A-12 full scale model prepared for radar cross section measurements, c. 1959.
Five decades later, the people who worked at Area 51 during the ’60s are free to talk about their experiences, as it’s finally been declassified. So what was going on out there in the desert?
James Noce recalls eating delicious steaks and lobster, watching super-speed jets being tested, and giving briefcases with $25,000 in cash to local sheriffs to keep things quiet. But sadly, no little green men. The Seattle Times reports:
After nearly five decades, guys like James Noce finally get to tell their stories about Area 51. Noce, 72, and his fellow Area 51 veterans around the country now are free to talk about doing contract work for the CIA in the 1960s and ’70s at the arid, isolated Southern Nevada government testing site.

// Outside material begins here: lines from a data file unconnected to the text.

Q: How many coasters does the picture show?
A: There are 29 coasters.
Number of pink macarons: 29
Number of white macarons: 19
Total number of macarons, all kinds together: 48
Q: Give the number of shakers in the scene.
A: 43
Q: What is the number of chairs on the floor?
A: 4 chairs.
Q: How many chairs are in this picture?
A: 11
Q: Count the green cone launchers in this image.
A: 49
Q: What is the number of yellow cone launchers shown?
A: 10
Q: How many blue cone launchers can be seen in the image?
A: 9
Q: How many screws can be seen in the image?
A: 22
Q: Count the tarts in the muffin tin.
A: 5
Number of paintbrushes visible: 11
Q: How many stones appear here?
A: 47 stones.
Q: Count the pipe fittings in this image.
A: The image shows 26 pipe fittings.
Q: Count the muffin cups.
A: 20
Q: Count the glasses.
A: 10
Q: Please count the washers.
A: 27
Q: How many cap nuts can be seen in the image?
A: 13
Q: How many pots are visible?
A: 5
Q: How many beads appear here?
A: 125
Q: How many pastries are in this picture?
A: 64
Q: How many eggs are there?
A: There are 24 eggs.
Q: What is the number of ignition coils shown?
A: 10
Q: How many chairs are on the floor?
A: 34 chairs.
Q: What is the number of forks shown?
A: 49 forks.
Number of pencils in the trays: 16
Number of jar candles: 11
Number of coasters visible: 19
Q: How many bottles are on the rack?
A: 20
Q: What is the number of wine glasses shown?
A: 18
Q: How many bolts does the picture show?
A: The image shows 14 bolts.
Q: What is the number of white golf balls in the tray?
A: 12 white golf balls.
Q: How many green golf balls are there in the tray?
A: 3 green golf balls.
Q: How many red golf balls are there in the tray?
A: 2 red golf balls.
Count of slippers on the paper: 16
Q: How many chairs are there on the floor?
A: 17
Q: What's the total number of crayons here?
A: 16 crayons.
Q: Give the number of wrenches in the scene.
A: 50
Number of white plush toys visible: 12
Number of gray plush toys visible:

In the 1960s, Area 51 was the test site for the A-12 and its successor, the SR-71 Blackbird, a secret spy plane that broke records at documented speeds that still have been unmatched. The CIA says it reached Mach 3.29 (about 2,200 mph) at 90,000 feet.
But after September 2007, when the CIA displayed an A-12 in front of its Langley, Va., headquarters as part of the agency’s 60th birthday, much of the secrecy of those days at Area 51 fell away.
Advance warning to UFOlogists: Sorry, although Noce and other Area 51 vets say they saw plenty of secret stuff, none make claims about aliens.